A failed root canal procedure is one in which the dentist has failed to remove all the dead or diseased tissue from an infected tooth. Root canals are treatments for infections that affect the root or pulp of the tooth. Infections result in pain, dead tissue or even abscesses. In root canal treatment, also called endodontic treatment, the dentist cleans out the canal to remove the infected tissue. Root canal problems occur when the procedure has not fully removed the diseased tissue or when a route has been left open through which infection can return.
Getting a root canal usually eradicates the infection and saves the tooth. When a root canal procedure fails, however, it usually means that the dentist has missed an extra canal in the tooth. Some teeth are expected to have only one canal when, in some patients, those teeth actually have two. Another reason why a root canal procedure may be unsuccessful is that a tooth may have an intricate canal structure deep inside the pulp, which the dentist either misses or is unable to reach with his or her instruments.
A failed root canal can also be the result of an accident during the procedure, in which a dental instrument breaks and becomes stuck in the canal. Structural irregularities, such as curves, ledges or obstructions, can make it difficult for a dentist to completely eliminate the infected tissue. Another cause of root canal complications is when a crack develops in the root of a tooth and the canal cannot be sealed against subsequent re-infection.
One of the most obvious symptoms of a failed root canal are inflamed gums around the tooth, signifying continuing bacterial infection and decay. Other symptoms of a failed root canal include throbbing pain that gets worse, sensitivity that grows more acute, and the seepage of fluid from around the tooth. Sometimes, however, a failed root canal causes no discernible symptoms, which is why patients should seek follow-up examinations from their dentists, including x-rays.

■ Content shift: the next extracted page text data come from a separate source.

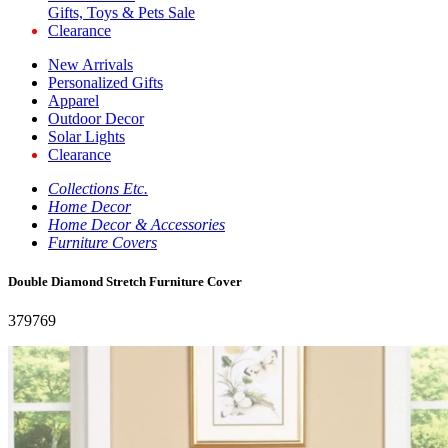
Gifts, Toys & Pets Sale
Clearance
New Arrivals
Personalized Gifts
Apparel
Outdoor Decor
Solar Lights
Clearance
Collections Etc.
Home Decor
Home Decor & Accessories
Furniture Covers
Double Diamond Stretch Furniture Cover
379769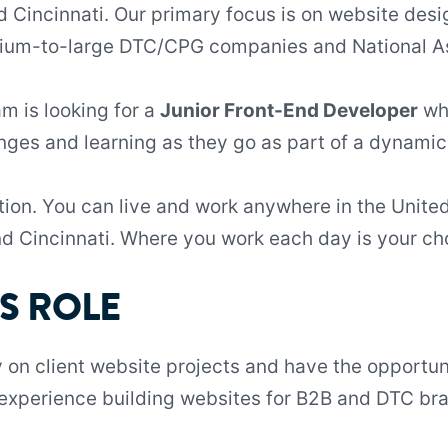
 Cincinnati. Our primary focus is on website des
dium-to-large DTC/CPG companies and National As
 is looking for a
Junior Front-End Developer
who
nges and learning as they go as part of a dynam
ition. You can live and work anywhere in the Unite
nd Cincinnati. Where you work each day is your ch
S ROLE
y on client website projects and have the opportun
f experience building websites for B2B and DTC bra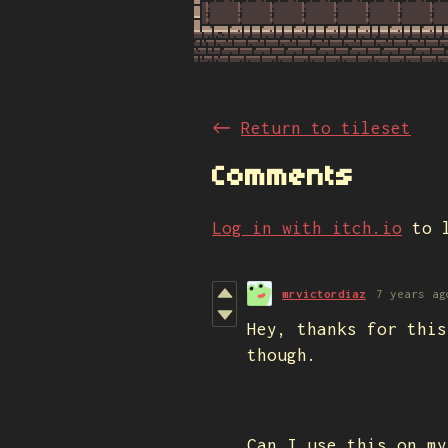
←
Return to tileset
Comments
Log in with itch.io
to l
mrvictordiaz
7 years ag
Hey, thanks for this
though.
Can I use this on my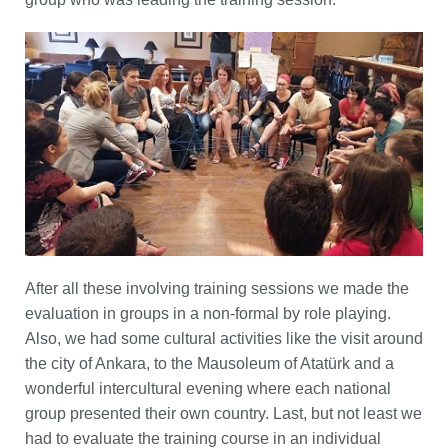
After all these involving training sessions we made the
evaluation in groups in a non-formal by role playing.
Also, we had some cultural activities like the visit around
the city of Ankara, to the Mausoleum of Atatürk and a
wonderful intercultural evening where each national
group presented their own country. Last, but not least we
had to evaluate the training course in an individual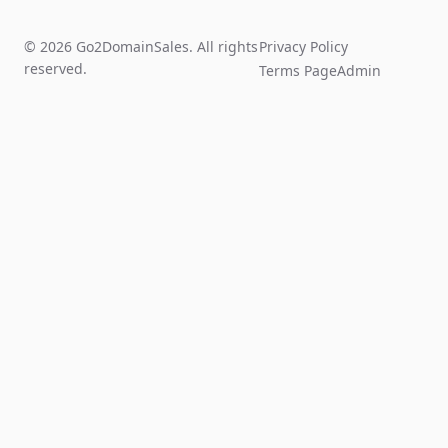
© 2026 Go2DomainSales. All rights
Privacy Policy
reserved.
Terms Page
Admin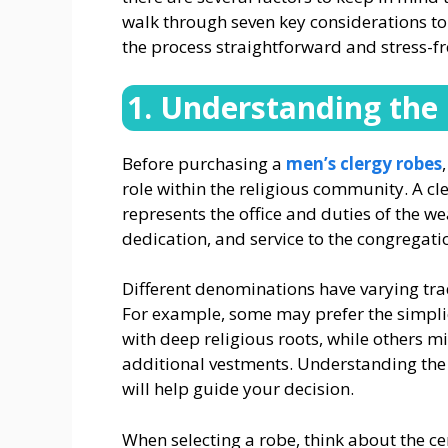
walk through seven key considerations to 
the process straightforward and stress-fr
1. Understanding the 
Before purchasing a
men’s clergy robes
role within the religious community. A cle
represents the office and duties of the we
dedication, and service to the congregatio
Different denominations have varying trad
For example, some may prefer the simplici
with deep religious roots, while others m
additional vestments. Understanding the e
will help guide your decision.
When selecting a robe, think about the ce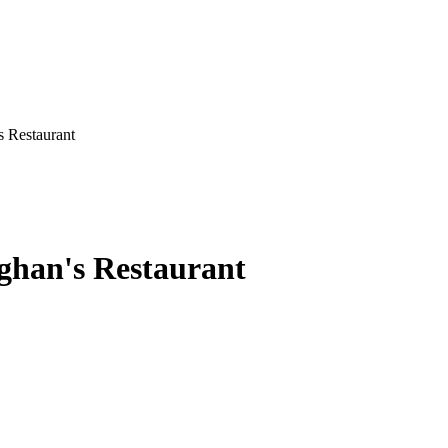
 Restaurant
ghan's Restaurant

When a patient notices symptoms of a failed root canal, he or she should seek treatment as soon as possible. One solution is for the dentist to remove the old filling material, perform a new root canal procedure and get a better seal. Another option is for an oral surgeon to perform root canal surgery, which usually involves apicoectomy, a procedure in which the surgeon cuts the tips off the roots of an infected tooth. Sometimes root amputation must be performed, where a root has to be completely removed.